Transcribe every line from the one containing "La Mia Perla" through the end of the records below, exactly, but not the pictures.

- **Information provided**:
◇ ◇ ◇ ◇ ◇
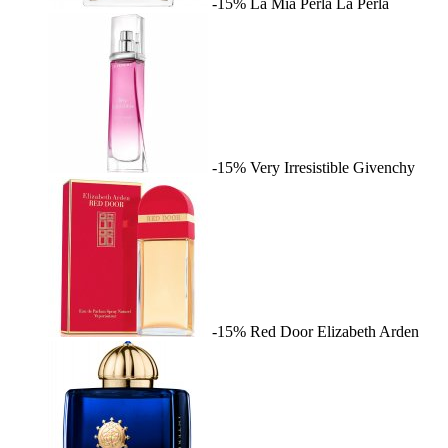
-15%
La Mia Perla
La Perla
-15%
Very Irresistible
Givenchy
-15%
Red Door
Elizabeth Arden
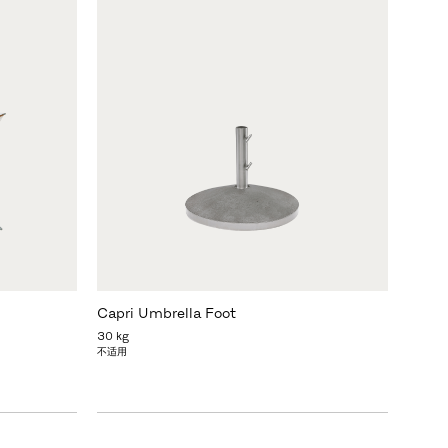
Capri Umbrella Foot
30 kg
不适用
◇ ◇ ◇ ◇ ◇
- **The answer**:
La Mia Perla
La Perla
-15%
Very Irresistible
Givenchy
-15%
Red Door
Elizabeth Arden
Capri Umbrella Foot
30 kg
不适用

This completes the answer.